• [Objetivo del ejercicio]:
Reescribe el pasaje del texto sobre las bases sagradas de la nación que empieza en "Para Smith las" y termina en "y foráneos (170-172).", y cambia "poderosa" por "influyente".

Para Smith las cuatro bases sagradas que sostendrían la nación, desafiadas por el racionalismo, no se han evaporado todavía: 1.ª) la creencia en la elección étnica (la idea de nación como pueblo elegido); 2.ª) un apego a un territorio sagrado bendecido por santos, héroes y sabios; 3.ª) la existencia de memorias históricas compartidas de «épocas doradas»; 4.ª) el culto al sacrificio heroico en aras de la nación y su destino. Y así es como lanza su hipótesis: allí donde estas bases sagradas persisten, la nación étnica seguirá siendo poderosa y creará una drástica división entre miembros y foráneos (170-172).

• [Material proporcionado]:
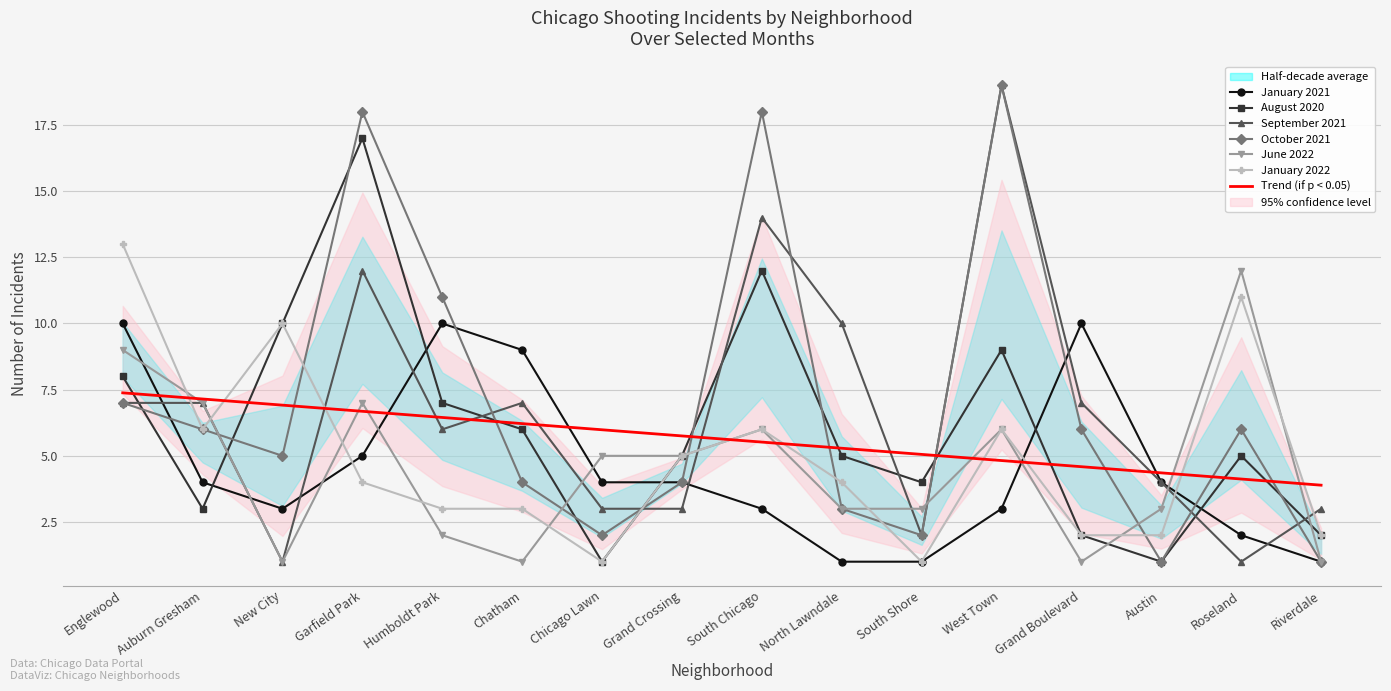

Which series changed the most between New City and Riverdale?

August 2020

• [Respuesta del ejercicio]:
Para Smith las cuatro bases sagradas que sostendrían la nación, desafiadas por el racionalismo, no se han evaporado todavía: 1.ª) la creencia en la elección étnica (la idea de nación como pueblo elegido); 2.ª) un apego a un territorio sagrado bendecido por santos, héroes y sabios; 3.ª) la existencia de memorias históricas compartidas de «épocas doradas»; 4.ª) el culto al sacrificio heroico en aras de la nación y su destino. Y así es como lanza su hipótesis: allí donde estas bases sagradas persisten, la nación étnica seguirá siendo influyente y creará una drástica división entre miembros y foráneos (170-172).